Making a good last impression

A collection of screenshots of unsubscribe messages from email newsletters.

Making a good last impression

Written by

Bill Clark
 

11/12/2025

The peak-end rule goes back 32 years. So why is unsubscribing from email such a lousy experience?

We’ve all heard that ‘You only get one chance to make a good first impression.’ Always make an effort to present yourself well. But the end of an experience is often as memorable as its best moment. Researchers have dubbed this the “peak-end rule”. The TL;DR is that the most memorable part of an experience is the most intense bit (the peak) and the end of the experience.

However long the experience – it could be a restaurant meal, a vacation, a job, a romance, or customer’s relationship with a company – the moment of greatest emotional intensity (good or bad) and the final moment are what people remember. The peak and the end become the basis for judging the experience.

 

Please release me, let me go

So, why does unsubscribing from an email list suck? If you can find an unsubscribe link on a site or in an email, it doesn’t just unsubscribe you. It’ll probably take you to a page that wants you to do a survey on why you’re unsubscribing. And every one of those surveys looks the same. This example is from Hubspot:

I’m no longer interested.

I didn’t sign up for your mailing list.

I receive too many emails.

Your emails are not relevant to me.

Other.

No shade on Hubspot, though. Everyone else is doing the same thing. Mailchimp, Mailerlite and Mailpro are all singing from the same page. These companies, and many more in the same space, are providing mailing list services and baking in the ‘standard’ unsubscribe experience. A one-size-fits-none solution that antagonises subscribers and gives the user generic results.

How did this happen?

Based on years of experience in and around the tech business, the story goes that some developers were asked to build in a ‘why are you unsubscribing survey’ into some mailing list software (I’m sure it goes back to before they were called apps). Every other company in the sector asked their developers to do the same. And they did. Literally.

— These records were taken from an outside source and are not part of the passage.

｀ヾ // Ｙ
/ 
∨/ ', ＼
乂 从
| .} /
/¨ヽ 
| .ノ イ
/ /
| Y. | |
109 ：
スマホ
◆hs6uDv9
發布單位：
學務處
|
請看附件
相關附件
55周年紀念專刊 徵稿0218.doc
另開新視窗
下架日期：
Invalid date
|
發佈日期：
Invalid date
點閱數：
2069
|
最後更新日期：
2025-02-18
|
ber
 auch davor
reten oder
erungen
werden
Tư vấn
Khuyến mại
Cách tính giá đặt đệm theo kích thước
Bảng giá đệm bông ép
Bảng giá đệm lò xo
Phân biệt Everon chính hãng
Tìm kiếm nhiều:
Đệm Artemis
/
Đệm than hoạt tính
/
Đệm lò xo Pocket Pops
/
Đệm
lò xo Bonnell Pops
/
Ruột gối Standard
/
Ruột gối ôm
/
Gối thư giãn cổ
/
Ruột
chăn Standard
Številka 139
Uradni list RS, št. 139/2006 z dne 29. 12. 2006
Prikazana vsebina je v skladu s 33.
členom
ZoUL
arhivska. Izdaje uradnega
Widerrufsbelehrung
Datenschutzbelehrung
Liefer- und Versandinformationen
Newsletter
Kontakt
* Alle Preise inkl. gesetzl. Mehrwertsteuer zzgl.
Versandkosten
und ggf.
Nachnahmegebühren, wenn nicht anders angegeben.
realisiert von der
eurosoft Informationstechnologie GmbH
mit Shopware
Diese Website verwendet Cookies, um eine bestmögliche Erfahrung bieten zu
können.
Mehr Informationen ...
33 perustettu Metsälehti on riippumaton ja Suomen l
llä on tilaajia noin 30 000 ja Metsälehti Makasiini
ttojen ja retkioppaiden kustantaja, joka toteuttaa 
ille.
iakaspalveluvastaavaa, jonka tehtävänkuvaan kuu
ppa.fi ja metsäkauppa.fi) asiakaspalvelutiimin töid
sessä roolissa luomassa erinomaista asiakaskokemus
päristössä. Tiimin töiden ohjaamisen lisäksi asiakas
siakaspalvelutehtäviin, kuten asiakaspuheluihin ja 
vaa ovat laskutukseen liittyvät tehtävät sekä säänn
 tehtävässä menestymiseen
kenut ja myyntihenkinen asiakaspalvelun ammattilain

And when a company implements a mailing list and uses one of these applications, the marketer asks their IT person to turn on the survey because their boss wants to know what’s going on with the mailing list. So they turn on the default.

The experience is going to shape a subscriber’s impression of the company. Why aren’t companies working hard to make the breakup amicable? Instead, they’re asking you to go to work for them and do a survey. And I’ve heard that some use the opportunity to try to talk users out of an unsub. Don’t be so clingy! Let them go.

 

Try a little tenderness

There is a way to improve your relationship with your email subscribers and maybe reduce those awkward unsubscribe moments.

First, understand why unsubscribes happen. Research shows that the number one reason for unsubscribing is the subscriber gets too many emails. The numbers on this vary from 20 per cent to more than 40 per cent, but either way, that’s a lot. What’s the solution? Simple: don’t email as frequently OR give them the option to subscribe to a lower-frequency option, receiving them weekly instead of daily or every month instead of weekly.

“Not Relevant” and “No Longer Interested” came in at about 17 per cent each as a reason to unsubscribe. This is a tough one to hear. Being clear about what subscribers are getting before they subscribe might reduce this.

Interestingly, about 10 per cent of respondents said they didn’t remember subscribing. They may be forgetful, which can’t be helped. Or the company may have signed them up without explicit permission when they registered for a webinar or to download a whitepaper. Not a good practice. It gives you an unpleasant peak and a bad end.

Offering subscribers options around frequency and content can help reduce unsubscribes, but when an unsubscribe comes, maybe companies should look on the bright side.

 

Here comes the sun

Unsubscribes aren’t all bad news. Instead of fighting unsubscribers, companies should consider the benefits. Unsubscribes increase open rates because inactive users are removed. Costs go down when fewer messages are sent. And, just as an unpleasant unsubscribe process can sour a former subscriber, a straightforward process shows you respect and appreciate them and leaves things on good terms.

Unsubscribing to mailing lists is so important that the Content Marketing Institute says that having an ‘unsubscribe strategy’ is as important as having a subscriber acquisition strategy. They suggest some good ways to make the process pleasant for everyone, including proactively checking and offering to unsubscribe users that haven’t opened an email in, for example, six months. The email gives them the option to opt in and continue the sub or they will be automatically removed. If you visit the CMI page, look out for the hilarious auto-unsub email from Managing Editor magazine.

After diving down the unsubscribe rabbit hole, we know why all unsubscribe pages look the same and we now understand the psychology of why they make us feel bad. But the good news is that there are ways to improve the relationship between company and email subscriber so that everyone feels good, even if that relationship ends.